In the end, as I argued in Out of Sight, we have a deeply unfair trade regime. We can make it more fair. Doing so means rejecting the idea that free market economics are anything more than an anti-social capitalist plot to concentrate wealth in the 1 percent. But it also means rejecting the idea that local poverty is irrelevant. The idea that the poor in Alabama or New Mexico are irrelevant is a politics as stupid as supporting Lawrence Lessig for president. Rejecting the need to find people in our own nation jobs as “nationalism,” as free market fundamentalists (again, a group that makes ISIS look rational) tend to do, is totally insane because it assumes that they themselves are stateless. That of course isn’t true. They live in a nation where the poor, or at least the white versions of them, can vote. They often vote for policies that said free market fundamentalists don’t like. And then these fundies don’t understand why. Well, maybe if they had jobs, they’d reconsider. This seems utterly self-evident, yet the arrogance of capitalists gets in the way of this obvious point.
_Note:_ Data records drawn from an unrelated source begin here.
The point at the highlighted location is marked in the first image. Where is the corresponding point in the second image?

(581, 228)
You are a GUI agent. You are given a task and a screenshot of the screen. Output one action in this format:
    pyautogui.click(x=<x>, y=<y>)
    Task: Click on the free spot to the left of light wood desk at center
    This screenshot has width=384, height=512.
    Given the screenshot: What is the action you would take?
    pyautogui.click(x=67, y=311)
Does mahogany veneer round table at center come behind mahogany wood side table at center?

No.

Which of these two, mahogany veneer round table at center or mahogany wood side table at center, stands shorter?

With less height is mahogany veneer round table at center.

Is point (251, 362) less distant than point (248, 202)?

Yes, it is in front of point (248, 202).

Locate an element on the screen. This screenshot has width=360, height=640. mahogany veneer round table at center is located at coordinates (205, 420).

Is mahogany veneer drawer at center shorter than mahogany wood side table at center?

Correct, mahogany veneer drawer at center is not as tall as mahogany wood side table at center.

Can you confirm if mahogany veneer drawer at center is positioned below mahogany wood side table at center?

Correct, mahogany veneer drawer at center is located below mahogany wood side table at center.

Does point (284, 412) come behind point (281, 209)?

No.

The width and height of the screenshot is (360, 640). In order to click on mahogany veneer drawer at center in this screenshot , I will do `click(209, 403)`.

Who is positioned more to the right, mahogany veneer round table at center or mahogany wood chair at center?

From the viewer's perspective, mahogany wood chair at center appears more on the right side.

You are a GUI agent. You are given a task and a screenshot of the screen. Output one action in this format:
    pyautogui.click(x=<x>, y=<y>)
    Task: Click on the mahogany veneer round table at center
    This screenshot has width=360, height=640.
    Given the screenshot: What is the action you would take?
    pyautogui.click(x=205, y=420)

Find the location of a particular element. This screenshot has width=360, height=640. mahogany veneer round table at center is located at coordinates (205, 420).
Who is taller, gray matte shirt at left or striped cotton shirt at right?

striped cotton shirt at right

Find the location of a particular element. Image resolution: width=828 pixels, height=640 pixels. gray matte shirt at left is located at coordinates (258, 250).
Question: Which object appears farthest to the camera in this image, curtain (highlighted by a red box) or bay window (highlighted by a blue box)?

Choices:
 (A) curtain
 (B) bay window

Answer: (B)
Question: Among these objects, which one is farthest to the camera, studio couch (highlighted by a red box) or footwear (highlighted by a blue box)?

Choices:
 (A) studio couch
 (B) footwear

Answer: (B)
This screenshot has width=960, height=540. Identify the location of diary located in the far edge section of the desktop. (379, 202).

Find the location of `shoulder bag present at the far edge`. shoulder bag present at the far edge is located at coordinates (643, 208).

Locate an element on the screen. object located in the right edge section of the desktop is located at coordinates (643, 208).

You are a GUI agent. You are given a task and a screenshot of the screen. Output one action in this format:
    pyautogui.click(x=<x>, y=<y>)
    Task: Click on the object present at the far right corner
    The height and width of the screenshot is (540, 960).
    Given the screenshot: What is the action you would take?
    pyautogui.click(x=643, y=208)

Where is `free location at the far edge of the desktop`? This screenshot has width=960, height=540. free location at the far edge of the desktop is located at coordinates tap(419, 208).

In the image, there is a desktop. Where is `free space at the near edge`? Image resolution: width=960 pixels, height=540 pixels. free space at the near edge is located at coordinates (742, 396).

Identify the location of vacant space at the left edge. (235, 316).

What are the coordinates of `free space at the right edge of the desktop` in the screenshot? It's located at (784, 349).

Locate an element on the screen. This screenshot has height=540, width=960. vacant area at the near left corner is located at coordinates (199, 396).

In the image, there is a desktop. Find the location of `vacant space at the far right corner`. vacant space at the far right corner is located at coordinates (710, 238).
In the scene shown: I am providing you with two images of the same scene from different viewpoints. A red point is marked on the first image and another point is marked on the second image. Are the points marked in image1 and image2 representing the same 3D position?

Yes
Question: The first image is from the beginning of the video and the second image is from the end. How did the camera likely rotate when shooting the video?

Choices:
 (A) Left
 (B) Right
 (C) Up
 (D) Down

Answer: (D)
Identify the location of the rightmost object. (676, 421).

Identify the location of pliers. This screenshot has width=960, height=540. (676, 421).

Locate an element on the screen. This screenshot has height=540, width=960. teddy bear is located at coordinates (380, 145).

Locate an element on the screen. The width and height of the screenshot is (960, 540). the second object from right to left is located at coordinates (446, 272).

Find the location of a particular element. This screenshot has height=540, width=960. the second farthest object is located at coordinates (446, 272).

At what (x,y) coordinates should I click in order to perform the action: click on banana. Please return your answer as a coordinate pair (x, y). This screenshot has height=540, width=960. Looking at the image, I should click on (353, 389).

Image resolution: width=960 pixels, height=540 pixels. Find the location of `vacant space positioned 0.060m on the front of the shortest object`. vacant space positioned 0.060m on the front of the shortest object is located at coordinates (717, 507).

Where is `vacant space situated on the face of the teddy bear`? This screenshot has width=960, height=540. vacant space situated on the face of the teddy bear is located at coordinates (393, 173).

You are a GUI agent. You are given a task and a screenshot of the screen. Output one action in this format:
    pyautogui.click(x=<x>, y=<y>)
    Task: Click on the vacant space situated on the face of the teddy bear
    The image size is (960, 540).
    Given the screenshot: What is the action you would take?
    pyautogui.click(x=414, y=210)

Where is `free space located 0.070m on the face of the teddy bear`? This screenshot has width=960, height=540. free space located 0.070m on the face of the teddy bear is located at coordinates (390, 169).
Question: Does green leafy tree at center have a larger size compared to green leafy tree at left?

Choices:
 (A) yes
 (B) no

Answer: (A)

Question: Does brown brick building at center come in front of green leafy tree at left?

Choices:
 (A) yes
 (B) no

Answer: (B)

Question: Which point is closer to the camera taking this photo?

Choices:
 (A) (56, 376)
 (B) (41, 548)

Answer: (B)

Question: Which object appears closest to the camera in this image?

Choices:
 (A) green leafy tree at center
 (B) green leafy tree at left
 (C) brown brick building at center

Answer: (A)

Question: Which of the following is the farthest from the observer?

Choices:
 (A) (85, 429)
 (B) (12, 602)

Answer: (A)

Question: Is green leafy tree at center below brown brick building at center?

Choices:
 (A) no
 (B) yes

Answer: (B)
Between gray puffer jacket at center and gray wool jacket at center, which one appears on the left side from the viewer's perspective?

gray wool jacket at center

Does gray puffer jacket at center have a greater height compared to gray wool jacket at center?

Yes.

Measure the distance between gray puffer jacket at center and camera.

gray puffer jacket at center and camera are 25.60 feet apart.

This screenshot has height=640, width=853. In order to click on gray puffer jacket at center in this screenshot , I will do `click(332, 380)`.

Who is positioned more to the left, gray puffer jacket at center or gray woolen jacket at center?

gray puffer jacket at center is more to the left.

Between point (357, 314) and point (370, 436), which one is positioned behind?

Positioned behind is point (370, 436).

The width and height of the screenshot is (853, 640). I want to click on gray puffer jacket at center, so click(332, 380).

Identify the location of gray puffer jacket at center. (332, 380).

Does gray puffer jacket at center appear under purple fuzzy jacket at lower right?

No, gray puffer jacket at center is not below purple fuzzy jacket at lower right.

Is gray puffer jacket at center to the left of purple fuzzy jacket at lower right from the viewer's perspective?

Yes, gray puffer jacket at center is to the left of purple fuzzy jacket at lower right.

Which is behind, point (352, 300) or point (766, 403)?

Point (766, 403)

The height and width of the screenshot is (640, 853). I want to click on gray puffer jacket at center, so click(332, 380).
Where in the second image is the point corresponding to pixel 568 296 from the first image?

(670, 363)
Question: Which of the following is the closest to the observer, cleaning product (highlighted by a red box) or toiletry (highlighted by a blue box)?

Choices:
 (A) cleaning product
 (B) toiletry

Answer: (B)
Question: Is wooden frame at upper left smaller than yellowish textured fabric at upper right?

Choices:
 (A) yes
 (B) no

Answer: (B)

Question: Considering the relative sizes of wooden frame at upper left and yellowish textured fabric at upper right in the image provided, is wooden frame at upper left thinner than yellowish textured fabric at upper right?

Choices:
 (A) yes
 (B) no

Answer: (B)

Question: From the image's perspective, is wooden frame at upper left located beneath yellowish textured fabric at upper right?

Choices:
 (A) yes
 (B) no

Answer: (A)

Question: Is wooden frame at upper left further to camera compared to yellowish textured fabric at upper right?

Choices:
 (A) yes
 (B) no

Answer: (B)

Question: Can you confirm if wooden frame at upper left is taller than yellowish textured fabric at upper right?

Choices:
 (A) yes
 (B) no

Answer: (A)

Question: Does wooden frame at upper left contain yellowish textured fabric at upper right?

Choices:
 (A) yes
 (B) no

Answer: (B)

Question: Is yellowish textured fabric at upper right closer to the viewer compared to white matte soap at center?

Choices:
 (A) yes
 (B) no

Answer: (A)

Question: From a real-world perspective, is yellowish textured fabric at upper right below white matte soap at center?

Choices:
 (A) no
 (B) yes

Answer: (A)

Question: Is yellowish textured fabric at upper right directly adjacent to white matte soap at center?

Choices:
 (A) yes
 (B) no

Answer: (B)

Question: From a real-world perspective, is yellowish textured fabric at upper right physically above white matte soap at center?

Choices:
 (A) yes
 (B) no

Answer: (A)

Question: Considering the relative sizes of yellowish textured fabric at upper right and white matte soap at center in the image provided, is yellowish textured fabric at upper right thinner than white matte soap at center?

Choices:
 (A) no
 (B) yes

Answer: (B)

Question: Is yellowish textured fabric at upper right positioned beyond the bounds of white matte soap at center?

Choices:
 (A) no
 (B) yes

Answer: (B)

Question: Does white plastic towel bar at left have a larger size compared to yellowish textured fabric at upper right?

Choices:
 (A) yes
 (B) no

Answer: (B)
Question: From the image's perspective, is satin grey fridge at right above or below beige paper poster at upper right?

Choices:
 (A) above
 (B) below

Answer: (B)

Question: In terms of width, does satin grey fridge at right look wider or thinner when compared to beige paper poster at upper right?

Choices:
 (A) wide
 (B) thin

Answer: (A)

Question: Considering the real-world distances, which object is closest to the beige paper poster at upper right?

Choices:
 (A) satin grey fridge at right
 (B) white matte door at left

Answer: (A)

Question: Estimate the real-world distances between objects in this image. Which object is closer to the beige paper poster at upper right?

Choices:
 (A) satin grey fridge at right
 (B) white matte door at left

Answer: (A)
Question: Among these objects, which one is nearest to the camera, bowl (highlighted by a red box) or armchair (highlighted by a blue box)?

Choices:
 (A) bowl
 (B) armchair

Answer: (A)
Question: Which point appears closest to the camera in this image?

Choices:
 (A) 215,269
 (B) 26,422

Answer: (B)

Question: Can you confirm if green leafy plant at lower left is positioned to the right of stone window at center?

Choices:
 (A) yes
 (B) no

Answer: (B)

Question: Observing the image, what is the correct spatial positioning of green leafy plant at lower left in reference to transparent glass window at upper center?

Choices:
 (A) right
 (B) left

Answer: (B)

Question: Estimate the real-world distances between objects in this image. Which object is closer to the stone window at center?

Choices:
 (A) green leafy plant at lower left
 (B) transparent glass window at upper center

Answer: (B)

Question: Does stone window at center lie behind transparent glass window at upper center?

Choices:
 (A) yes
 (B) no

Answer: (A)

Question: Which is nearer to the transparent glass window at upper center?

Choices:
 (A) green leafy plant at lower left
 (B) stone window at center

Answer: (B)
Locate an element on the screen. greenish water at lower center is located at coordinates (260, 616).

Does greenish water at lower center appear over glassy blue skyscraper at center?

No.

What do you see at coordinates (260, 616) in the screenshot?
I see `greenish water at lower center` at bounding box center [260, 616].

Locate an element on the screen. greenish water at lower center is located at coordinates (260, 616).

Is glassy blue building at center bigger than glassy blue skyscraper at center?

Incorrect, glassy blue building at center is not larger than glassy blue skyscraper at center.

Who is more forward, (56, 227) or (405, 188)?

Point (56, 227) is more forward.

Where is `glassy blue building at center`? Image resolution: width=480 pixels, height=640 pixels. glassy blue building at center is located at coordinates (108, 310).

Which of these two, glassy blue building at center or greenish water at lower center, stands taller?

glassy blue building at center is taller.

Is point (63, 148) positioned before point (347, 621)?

Again, I don’t think traditional protectionism is a way we can move forward. But I do think that policy making from 30,000 feet based on free-market ideology is a total disaster. In fact, capitalist ideology is the last of the 20th century ideologies that led to the century’s mass deaths, as utterly evil in its pure form that is so popular in 2015 as fascism or communism. Instead, we have to find ways to improve the quality of lives of workers in the U.S. and overseas at the same time. I suggest several ways we can do that in Out of Sight and I urge skeptics to read it to get how we can move forward here. Because the arrogant idea of wealthy white Americans that they are moving justice forward through free-market capitalism while contemptuously avoiding the real-world context of these decisions in the United States leads to meaningful consequences of their ideological arrogance.